Am I bullish or bearish? ›

The main difference between bullish and bearish is an attitude or belief in relation to the stock market. A bullish person acts with a belief that prices will rise, whereas bearish investors act with the belief prices will fall.

What happens to 401k if the stock market crashes? ›

What Happens to My 401(k) If the Stock Market Crashes? If you are invested in stocks, those holdings will likely see their value fall. But if you have several years until you need your retirement account money, keep contributing, as you may be able to buy many stocks on sale.

Who keeps the money you lose in the stock market? ›

When a stock tumbles and an investor loses money, the money doesn't get redistributed to someone else. Drops in account value reflect dwindling investor interest and a change in investor perception of the stock.

Is it better to keep your money in banks or stocks? ›

The simple rule: If you need the money in the next three years, then save it ideally in a high-yield savings account or CD. If your goal is further out, or you don't have a specific need for the money, then start thinking about investing in something that will grow more, like stocks or bonds.

Is the US a bear or bull market? ›

Key Points. We're about a year-and-a-half into the current bull market, but it won't last forever. History shows that bull markets generally last longer than bear markets. Keeping a long-term outlook is key to surviving market downturns.

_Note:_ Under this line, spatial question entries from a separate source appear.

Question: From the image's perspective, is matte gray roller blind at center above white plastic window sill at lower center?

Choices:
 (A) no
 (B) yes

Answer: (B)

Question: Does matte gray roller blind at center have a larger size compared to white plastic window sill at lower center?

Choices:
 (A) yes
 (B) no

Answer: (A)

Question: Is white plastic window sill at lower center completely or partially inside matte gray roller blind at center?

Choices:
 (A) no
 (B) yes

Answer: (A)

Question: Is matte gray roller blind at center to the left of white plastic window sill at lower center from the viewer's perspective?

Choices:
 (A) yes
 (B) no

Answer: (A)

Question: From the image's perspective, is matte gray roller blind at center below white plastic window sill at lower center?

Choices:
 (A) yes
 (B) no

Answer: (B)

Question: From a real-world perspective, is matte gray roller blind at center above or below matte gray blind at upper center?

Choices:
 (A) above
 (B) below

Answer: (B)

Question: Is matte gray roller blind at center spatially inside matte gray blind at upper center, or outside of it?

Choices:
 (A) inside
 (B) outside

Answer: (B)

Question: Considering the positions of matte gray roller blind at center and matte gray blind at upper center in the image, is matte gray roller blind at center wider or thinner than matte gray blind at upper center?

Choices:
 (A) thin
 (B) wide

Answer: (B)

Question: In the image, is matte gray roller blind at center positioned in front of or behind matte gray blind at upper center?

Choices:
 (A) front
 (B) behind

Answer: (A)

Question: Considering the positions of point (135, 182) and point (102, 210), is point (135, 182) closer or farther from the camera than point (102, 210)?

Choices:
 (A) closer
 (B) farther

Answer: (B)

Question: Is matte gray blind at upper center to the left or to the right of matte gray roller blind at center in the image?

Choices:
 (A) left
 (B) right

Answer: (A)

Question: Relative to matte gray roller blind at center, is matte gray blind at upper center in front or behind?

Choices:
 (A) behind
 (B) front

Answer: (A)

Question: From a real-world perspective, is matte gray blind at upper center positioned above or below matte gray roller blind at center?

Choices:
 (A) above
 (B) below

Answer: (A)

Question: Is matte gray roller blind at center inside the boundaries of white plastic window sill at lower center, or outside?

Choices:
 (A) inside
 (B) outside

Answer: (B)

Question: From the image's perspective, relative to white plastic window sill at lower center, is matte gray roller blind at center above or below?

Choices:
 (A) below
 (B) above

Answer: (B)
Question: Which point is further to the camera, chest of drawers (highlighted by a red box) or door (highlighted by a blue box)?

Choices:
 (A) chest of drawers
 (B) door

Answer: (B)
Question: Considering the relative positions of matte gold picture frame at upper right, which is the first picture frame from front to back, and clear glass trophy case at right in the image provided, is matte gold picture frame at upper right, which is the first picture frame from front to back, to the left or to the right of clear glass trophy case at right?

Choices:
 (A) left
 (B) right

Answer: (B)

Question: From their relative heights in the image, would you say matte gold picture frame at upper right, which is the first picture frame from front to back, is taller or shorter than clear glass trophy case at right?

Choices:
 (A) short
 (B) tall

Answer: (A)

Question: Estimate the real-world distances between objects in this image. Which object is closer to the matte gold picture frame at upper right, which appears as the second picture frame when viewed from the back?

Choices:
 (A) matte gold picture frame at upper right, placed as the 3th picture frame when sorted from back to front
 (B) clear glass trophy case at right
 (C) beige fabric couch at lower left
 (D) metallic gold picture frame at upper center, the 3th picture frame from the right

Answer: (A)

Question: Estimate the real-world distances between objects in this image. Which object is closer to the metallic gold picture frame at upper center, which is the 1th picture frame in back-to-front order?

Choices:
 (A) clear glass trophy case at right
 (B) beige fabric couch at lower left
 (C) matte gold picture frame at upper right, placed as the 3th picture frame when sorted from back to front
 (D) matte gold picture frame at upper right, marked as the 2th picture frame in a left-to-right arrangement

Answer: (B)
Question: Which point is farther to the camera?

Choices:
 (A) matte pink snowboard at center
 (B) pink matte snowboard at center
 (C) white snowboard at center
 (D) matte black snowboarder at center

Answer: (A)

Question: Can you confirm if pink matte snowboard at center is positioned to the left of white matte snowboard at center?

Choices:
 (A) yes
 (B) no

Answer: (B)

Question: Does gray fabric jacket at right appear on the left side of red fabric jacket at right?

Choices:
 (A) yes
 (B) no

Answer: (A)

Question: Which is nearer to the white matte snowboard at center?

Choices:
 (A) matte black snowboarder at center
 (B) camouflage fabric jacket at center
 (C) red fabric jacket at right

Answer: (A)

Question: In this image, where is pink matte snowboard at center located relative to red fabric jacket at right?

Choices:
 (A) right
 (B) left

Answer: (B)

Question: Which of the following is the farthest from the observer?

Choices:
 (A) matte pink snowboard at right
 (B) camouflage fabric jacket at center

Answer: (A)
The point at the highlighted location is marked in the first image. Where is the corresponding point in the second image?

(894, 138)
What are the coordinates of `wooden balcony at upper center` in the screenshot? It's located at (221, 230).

Is it better to buy in a bull or bear market? ›

A bull market describes a period of continuous growth in the stock market of at least 20% and often coincides with a strengthening economy. Bull markets are generally a more profitable and less risky time to invest, but investing during bear markets can be beneficial, too.

How long do bull markets typically last? ›

3. How long the average bull market lasts. As much as investors would like the answer to this question to be "forever," bull markets tend to run for just under four years. The average bull market duration, since 1932, is 3.8 years, according to market research firm InvesTech Research.

How long will the crypto bull market last? ›

As the crypto market is so new and is only just seeing widespread adoption, it's impossible to predict how long a bull run could last. Most investors agree that crypto has been in a bull run since late 2020, with the market only changing in the last few months to less favorable conditions.